The ClaimsManager
The ClaimsManager defined on AbstractOperation holds a list of ClaimsHandler objects. So to support claim handling in the STS, it is necessary to implement one or more ClaimsHandler objects for whatever Claim URIs you wish to support, and register them with a ClaimsManager instance, which will be configured on the TokenIssueOperation object.
As detailed in the previous article, the TokenIssueOperation gets the realm of the current request, and does some processing of the AppliesTo address, after the RequestParser has finished parsing the request.
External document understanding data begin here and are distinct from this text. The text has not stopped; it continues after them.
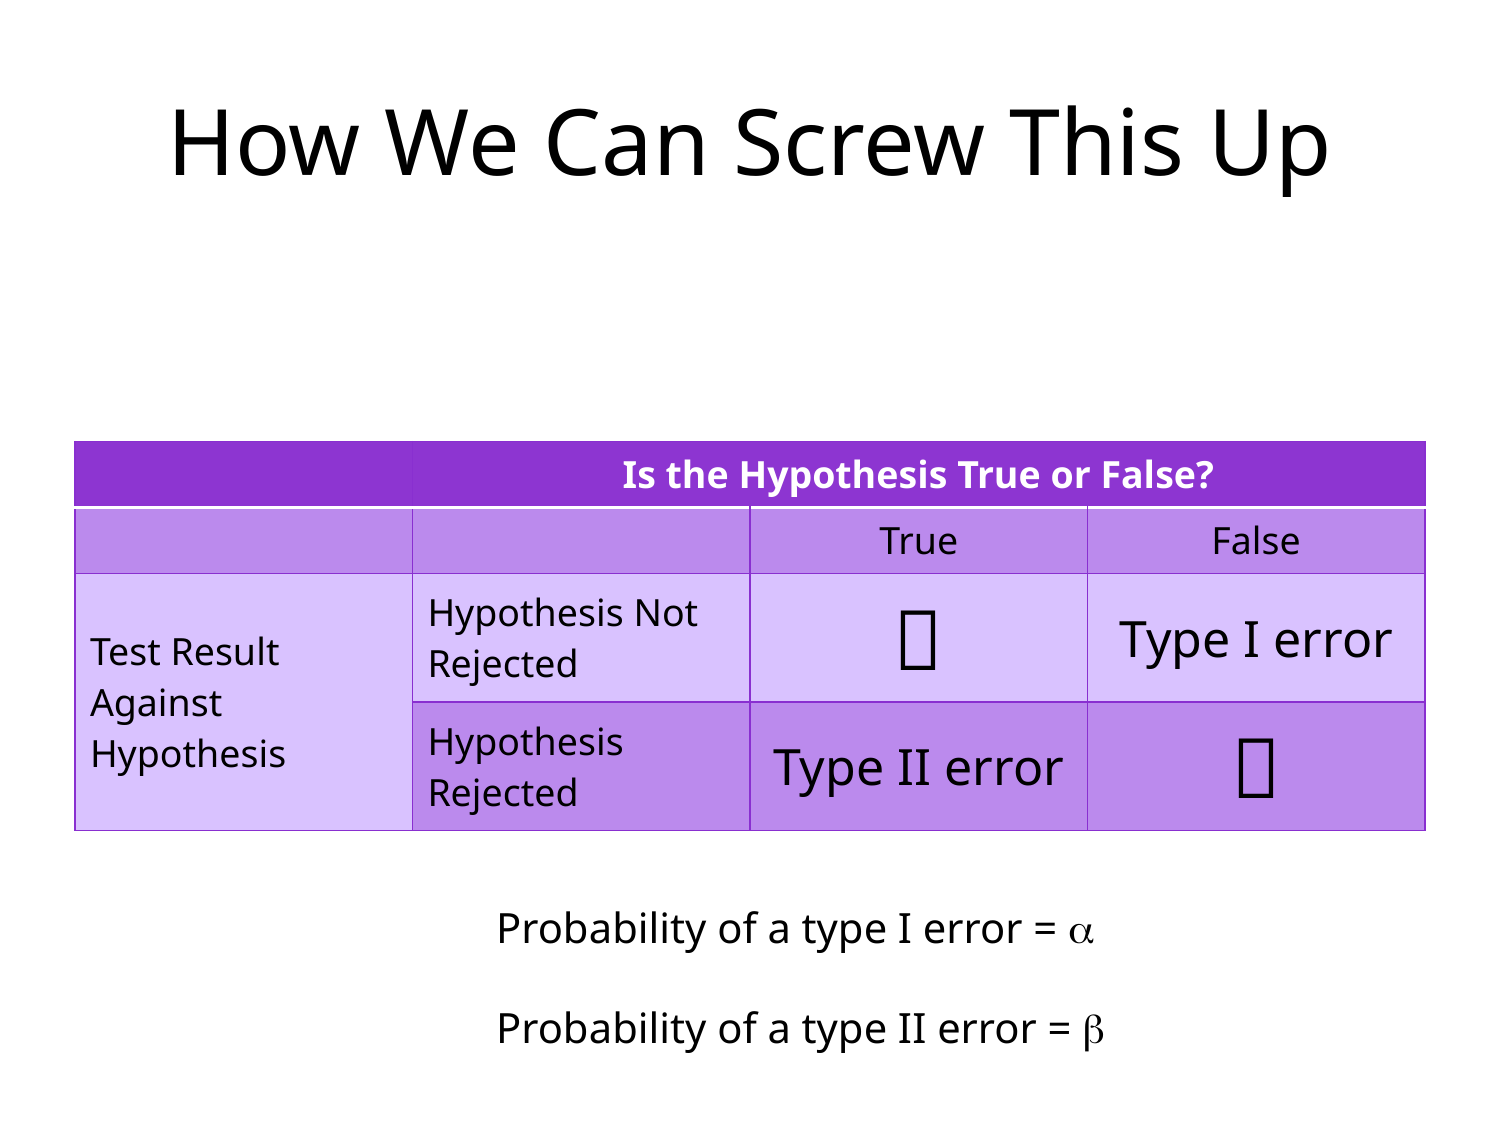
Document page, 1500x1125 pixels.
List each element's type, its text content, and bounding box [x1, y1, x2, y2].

table_cell Type II error [751, 703, 1087, 830]
table_cell  [1088, 703, 1424, 830]
table_cell Hypothesis Not Rejected [413, 574, 749, 701]
table_cell True [751, 509, 1087, 573]
table_cell Test Result Against Hypothesis [76, 574, 412, 830]
table_cell False [1088, 509, 1424, 573]
table_cell [413, 509, 749, 573]
table_cell Hypothesis Rejected [413, 703, 749, 830]
title How We Can Screw This Up [75, 45, 1425, 233]
table_header [76, 442, 412, 506]
table_cell Type I error [1088, 574, 1424, 701]
text_box Probability of a type I error = a Probability of a type II error = b [481, 894, 1121, 1110]
table_header Is the Hypothesis True or False? [413, 442, 1424, 506]
table_cell  [751, 574, 1087, 701]
table_cell [76, 509, 412, 573]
The RequestClaimCollection object that has been constructed by the RequestParser is then processed. For each RequestClaim in the collection, it checks to see whether the ClaimsManager has a ClaimsHandler implementation registered that can "handle" that Claim (by checking the URIs). If it does not, and if the requested claim is not optional, then an exception is thrown.
If a ClaimsHandler implementation is registered with the ClaimsManager that can handle the desired claim, then the claims are passed through to the TokenProvider implementation, which is expected to be able to invoke the relevant ClaimHandler object, and insert the processed Claim into the generated security token. How this is done is entirely up to the user. For example, for the use-case given above of a SAML 1.1 token containing a "role" claim, the user could implement a custom AttributeStatementProvider instance that evaluates the claim values (via a custom ClaimsHandler implementation registered with the ClaimsManager) and constructs a set of Attributes accordingly in an AttributeStatement. An example of how to do this is given in the CXF unit tests.